┌─ Texto de la página

En el ámbito manufacturero, se produjo también a principios del reinado de Carlos III un deterioro de la expansión que había experimentado hasta entonces el sector textil, que era la industria más común e importante en la España de la época. El incremento de los precios de los productos alimenticios y de las rentas de la tierra redujo la capacidad adquisitiva del pequeño campesinado y las clases populares, lo que repercutió en detrimento de la demanda de los paños de media y baja calidad, que eran los que se producían más habitualmente en Castilla. Solo en los centros en los que se tendió a producir géneros de mayor calidad, como Béjar o Segovia, se logró mantener en mayor medida la actividad. No obstante, la competencia de los paños superfinos extranjeros, el tradicionalismo de la estructura productiva y la debilidad de los sectores empresariales, de los que formaban parte comerciantes interesados en la exportación de lana, dificultaron la modernización del sector. En cambio, en Alcoy y, sobre todo, las localidades catalanas del Vallés y l’Anoia se logró realizar dicha transformación al especializarse en paños de calidad media-alta, en la que era más fácil sortear la competencia de los paños extranjeros, y surgir un sector empresarial nutrido por los propios artesanos más enriquecidos. Con respecto a las restantes fibras textiles, también la industria del lino, que se había difundido notablemente en Galicia, tenía unas estructuras debilitadas por su carácter rural, la inexistencia de una adecuada red empresarial y de comercialización y la mediocre calidad de la producción realizada. Por su parte, la industria de la seda, concentrada sobre todo en Valencia, estaba regulada por una reglamentación gremial que dificultó la adaptación de su producción a los gustos cambiantes de la demanda. Fue solo el nuevo sector del algodón, cuya expansión inicial en Cataluña había sido facilitada por el proteccionismo aduanero y la concesión de franquicias y privilegios por parte del estado, el que experimentó un considerable desarrollo.

└─

Objetivo del ejercicio » Según el texto sobre la industria textil, ¿son ciertas las afirmaciones (a), (b) y (c)? Responde sí o no a cada una y cita textualmente las palabras del texto que lo deciden. (a) La industria de la seda se concentraba sobre todo en Valencia. (b) La industria del lino se había difundido notablemente en Cataluña. (c) En Béjar y Segovia se tendió a producir géneros de mayor calidad. Las líneas no tienen nada que ver con esto.

┌─ Datos de entrada

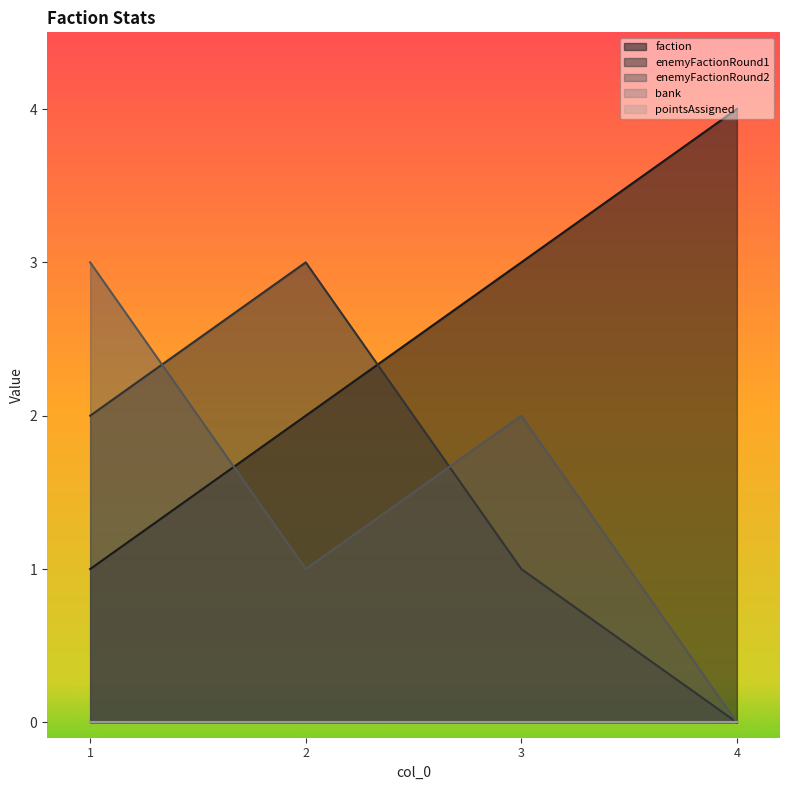

At which label does enemyFactionRound1 reach its minimum?

4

└─

Respuesta a la tarea »
(a) Sí: "la industria de la seda, concentrada sobre todo en Valencia".
(b) No: "la industria del lino, que se había difundido notablemente en Galicia".
(c) Sí: "en los centros en los que se tendió a producir géneros de mayor calidad, como Béjar o Segovia".